National Council of Churches USA calls for common Easter date in all Christian traditions

Episcopal News Service. March 29, 2010 [032910-03]

Matthew Davies

The National Council of Churches USA, of which the Episcopal Church is a member, is renewing a call to all Christians to set a common date for Easter, the celebration of Jesus Christ's resurrection from the dead.

Easter, as calculated by both Eastern and Western traditions in Christianity, will fall on the same day in both 2010 and 2011. Most years, Easter is celebrated on different dates in Western and most Orthodox churches because of ancient discrepancies in calculating the calendar.

The NCC, which describes itself as "the ecumenical voice of America's Orthodox, Protestant, Anglican, historic African American and traditional peace churches," includes 35 member communions representing 45 million Christians in 100,000 congregations throughout all 50 U.S. states.

In a letter to member communions, the Rev. Michael Kinnamon, NCC general secretary, and Antonios Kireopoulos, NCC senior program director for faith and order and interfaith relations, lamented the fact that "almost every year the Christian community is divided over which day to proclaim this Good News. Our split, based on a dispute having to do with ancient calendars, visibly betrays the message of reconciliation. It is a scandal that surely grieves our God."

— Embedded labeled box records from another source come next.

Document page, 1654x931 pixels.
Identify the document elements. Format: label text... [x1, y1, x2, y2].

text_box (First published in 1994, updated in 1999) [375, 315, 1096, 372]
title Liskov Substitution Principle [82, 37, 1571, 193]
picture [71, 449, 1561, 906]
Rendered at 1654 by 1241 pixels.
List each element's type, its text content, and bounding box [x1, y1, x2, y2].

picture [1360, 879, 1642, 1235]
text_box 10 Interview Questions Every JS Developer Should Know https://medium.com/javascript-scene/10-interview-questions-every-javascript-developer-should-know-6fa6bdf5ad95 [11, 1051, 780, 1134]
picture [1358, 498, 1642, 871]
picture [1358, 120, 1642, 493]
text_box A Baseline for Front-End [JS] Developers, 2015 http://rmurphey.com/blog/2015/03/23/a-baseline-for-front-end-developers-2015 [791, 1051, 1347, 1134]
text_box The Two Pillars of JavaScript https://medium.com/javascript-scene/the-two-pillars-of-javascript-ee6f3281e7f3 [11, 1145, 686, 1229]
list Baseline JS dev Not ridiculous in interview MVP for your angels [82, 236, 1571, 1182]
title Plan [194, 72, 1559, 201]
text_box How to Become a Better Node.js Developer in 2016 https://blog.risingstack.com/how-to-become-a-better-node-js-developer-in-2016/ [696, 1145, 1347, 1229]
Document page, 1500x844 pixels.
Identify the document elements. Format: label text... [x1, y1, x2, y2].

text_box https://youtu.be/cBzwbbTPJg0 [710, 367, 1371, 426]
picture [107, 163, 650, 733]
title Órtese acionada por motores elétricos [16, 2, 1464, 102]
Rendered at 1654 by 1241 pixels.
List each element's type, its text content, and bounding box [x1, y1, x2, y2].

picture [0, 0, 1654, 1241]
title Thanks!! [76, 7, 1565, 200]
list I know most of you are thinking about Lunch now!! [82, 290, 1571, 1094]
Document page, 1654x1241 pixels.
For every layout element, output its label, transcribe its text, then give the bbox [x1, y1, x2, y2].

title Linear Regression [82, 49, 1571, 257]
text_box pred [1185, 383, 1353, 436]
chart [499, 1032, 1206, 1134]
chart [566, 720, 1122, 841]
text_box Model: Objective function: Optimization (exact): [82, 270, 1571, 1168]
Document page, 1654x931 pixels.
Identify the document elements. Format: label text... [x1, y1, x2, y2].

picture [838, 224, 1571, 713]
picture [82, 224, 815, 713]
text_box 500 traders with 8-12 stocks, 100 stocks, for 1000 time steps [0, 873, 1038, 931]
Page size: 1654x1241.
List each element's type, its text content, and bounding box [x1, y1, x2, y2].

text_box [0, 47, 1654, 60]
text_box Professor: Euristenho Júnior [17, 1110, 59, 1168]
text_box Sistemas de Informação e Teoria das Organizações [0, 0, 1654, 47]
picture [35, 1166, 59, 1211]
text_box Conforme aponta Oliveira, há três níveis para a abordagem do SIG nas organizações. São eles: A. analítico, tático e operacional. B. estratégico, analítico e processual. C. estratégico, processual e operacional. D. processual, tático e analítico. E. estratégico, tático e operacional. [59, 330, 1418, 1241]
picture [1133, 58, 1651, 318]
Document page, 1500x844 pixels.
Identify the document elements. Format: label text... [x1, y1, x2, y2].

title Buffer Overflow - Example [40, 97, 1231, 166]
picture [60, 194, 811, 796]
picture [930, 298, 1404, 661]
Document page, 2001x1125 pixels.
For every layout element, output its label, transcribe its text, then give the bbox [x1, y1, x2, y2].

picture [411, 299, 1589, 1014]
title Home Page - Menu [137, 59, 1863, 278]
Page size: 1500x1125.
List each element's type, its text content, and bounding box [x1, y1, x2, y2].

The letter proposes continued movement toward a common Easter date based on the recommendations of the World Council of Churches-sponsored Aleppo Conference of 1997, which called for, among other things, adherence to the decision in AD325 of "the first ecumenical council at Nicea to celebrate Easter on the first Sunday following the first full moon after the spring equinox, thus maintaining the biblical association between Jesus' death and Passover."

"This year and next," wrote Kinnamon and Kireopoulos, "may we truly revel in the joy that comes with our united proclamation of the Good News. May God grant that in 2012 and beyond we may continue to proclaim with one voice that "Christ is risen!" For he is risen indeed."

At its 73rd General Convention in 2000, the Episcopal Church, via Resolution A043 endorsed the WCC proposal for a commonly recognized date for Easter.

The Rev. Thomas Ferguson, the Episcopal Church's interim deputy for ecumenical and interreligious relations, told ENS, "We have unity in Christ in our baptism, so it is a great wound to Christ's body, the church, that we do not celebrate his resurrection on the same day."

But a U.S. Orthodox official, as reported in a story by Religion News Service, says resistance among church members to change such a tradition runs deep.

"There's a conviction that you just do not touch the calendar," said the Rev. Leonid Kishkovsky, ecumenical officer of the Orthodox Church in America. "Any attempt, even a perfectly appropriate one, in historical and theological terms, is interpreted at the popular level as an assault on tradition."

The Rev. Canon Kenneth Kearon, secretary general of the Anglican Communion, said in a February statement that members of the Anglican Communion, "especially those with close relationships with the Orthodox families of churches, both Eastern and Oriental, may wish to take the opportunity to mark" the common Easter date in some way, "perhaps by sending greetings to their Orthodox neighbors or some meaningful joint gesture."